Dataframe

In spite of being an evolved version of SchemaRDD, dataframe comes with big differences to RDDs. It was introduced as the part of Project Tungsten that allows data to be stored off-heap in binary format. This helps in unloading the garbage collection overhead.

A dataframe comes with the concept of always having schema with data (the Spark framework manages the schema and only passes data between the nodes). As Spark understands the schema and data is stored off-heap in binary format, there is no need to encode data using Java (or Kryo) serialization, which reduces the serialization effort as well.

Also, the dataframe API introduced the concept of building optimized query plans that can be executed with the Spark Catalyst optimizer. As dataframe, like RDD, also follows lazy evaluation, it allows the creation of an optimized query plan before execution. Finally, the operation happens on RDDs only, but it is transparent to the user. Consider, the following query:

select a.name, b.title from a,b where a.id=b.id where b.title ='Architect' 

Here, instead of joining tables and then filtering the data based on title, the data will be first filtered and then joined as per the optimized query plan. This helps to reduce network shuffle.

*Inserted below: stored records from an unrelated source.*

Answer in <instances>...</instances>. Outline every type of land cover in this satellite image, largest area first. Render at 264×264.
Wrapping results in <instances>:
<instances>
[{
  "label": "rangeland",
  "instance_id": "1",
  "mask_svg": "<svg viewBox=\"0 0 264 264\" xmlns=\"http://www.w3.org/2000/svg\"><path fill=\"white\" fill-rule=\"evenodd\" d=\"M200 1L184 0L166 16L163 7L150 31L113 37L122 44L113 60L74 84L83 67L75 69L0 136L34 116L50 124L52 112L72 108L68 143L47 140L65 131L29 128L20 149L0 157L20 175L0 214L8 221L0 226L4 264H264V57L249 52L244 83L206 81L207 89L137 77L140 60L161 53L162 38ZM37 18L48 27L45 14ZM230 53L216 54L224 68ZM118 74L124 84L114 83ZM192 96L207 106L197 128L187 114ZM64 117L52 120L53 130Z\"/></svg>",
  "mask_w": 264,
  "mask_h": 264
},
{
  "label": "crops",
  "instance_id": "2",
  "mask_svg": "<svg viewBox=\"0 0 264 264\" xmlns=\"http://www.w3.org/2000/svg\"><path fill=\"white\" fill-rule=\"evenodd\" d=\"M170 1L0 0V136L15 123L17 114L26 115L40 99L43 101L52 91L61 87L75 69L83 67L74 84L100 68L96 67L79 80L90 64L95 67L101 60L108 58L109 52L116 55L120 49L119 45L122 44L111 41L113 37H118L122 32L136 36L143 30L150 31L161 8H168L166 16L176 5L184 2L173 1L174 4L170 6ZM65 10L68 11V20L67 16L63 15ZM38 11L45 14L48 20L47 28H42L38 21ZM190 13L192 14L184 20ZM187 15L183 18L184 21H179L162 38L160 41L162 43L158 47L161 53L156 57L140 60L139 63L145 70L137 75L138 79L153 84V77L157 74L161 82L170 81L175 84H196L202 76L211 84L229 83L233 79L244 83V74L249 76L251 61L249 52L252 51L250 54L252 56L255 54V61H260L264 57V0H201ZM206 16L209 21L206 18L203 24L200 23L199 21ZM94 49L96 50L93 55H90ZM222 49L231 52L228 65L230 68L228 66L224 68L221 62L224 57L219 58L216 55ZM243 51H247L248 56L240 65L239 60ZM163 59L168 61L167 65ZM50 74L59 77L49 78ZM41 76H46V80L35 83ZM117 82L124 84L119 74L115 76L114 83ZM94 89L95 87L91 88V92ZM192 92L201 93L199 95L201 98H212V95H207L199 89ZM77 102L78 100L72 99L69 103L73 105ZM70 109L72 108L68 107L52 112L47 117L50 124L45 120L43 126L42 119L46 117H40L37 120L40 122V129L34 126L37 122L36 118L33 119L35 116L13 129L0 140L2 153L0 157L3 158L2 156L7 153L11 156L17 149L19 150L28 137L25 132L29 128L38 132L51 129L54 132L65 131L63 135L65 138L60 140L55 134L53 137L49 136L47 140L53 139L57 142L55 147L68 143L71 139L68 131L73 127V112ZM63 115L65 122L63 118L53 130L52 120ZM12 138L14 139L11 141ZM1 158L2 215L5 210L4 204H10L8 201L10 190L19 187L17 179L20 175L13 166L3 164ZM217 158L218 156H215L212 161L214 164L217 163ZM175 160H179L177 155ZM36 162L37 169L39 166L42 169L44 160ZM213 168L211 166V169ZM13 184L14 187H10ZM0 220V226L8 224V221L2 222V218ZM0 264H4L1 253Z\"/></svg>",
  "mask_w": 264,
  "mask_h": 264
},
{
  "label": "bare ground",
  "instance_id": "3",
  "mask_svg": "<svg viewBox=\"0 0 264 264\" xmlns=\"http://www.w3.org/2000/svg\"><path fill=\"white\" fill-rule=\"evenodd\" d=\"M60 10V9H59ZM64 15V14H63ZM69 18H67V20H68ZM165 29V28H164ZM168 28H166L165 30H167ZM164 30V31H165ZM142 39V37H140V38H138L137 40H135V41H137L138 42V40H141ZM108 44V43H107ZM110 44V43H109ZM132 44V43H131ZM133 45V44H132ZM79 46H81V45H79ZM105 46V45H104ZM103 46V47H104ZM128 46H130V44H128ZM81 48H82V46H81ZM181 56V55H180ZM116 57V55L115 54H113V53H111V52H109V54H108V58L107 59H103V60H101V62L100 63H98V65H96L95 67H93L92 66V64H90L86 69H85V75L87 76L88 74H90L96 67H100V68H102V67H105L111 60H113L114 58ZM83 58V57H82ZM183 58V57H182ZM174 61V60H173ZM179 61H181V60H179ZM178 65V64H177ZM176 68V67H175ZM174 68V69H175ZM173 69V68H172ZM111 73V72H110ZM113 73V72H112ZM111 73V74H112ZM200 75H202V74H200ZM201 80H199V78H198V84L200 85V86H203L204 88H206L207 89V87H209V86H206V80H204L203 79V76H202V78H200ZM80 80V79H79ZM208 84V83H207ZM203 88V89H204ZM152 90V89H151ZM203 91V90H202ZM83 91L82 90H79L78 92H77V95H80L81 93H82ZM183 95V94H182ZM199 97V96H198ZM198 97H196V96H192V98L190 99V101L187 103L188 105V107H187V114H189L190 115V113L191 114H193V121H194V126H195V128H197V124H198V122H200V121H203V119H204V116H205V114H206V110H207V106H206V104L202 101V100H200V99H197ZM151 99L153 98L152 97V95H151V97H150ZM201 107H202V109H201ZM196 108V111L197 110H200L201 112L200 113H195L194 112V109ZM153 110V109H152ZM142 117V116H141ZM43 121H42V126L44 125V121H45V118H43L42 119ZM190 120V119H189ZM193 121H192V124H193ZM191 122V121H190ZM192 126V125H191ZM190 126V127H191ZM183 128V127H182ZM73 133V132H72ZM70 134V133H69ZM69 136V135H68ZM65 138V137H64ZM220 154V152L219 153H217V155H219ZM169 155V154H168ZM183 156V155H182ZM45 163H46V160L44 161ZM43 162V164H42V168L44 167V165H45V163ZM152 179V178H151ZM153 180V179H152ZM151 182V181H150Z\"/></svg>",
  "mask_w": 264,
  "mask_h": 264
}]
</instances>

With all this advancement, dataframe has some shortcomings. Dataframe does not provide compile-time safety. Consider the following example of dataframe from Spark 1.6:

JavaRDD<Employee> empRDD = jsc.parallelize(Arrays.asList(new Employee("Foo", 1),new Employee("Bar", 2))); 
SQLContext sqlContext = new SQLContext(jsc); 
 
DataFrame df = sqlContext.createDataFrame(empRDD, Employee.class); 

Here we created a dataframe of Employee objects using sqlContext. The constructor of Employee objects accepts two parameters: name, ID.

JavaBean should contain a default constructor and should be serializable to be used as elements for RDD, dataframe, or dataset.

Notice that DataFrame does not contain any type. To filter elements, a filter operation can be executed on DataFrame as follows:

DataFrame filter = df.filter("id >1"); 

Here, the complier has no option to identify whether the column name specified in the filter condition exists or not. If it does not, it will throw exceptions at runtime.

Another disadvantage of dataframe is that it was Scala centric. All APIs are not available in Java or Python.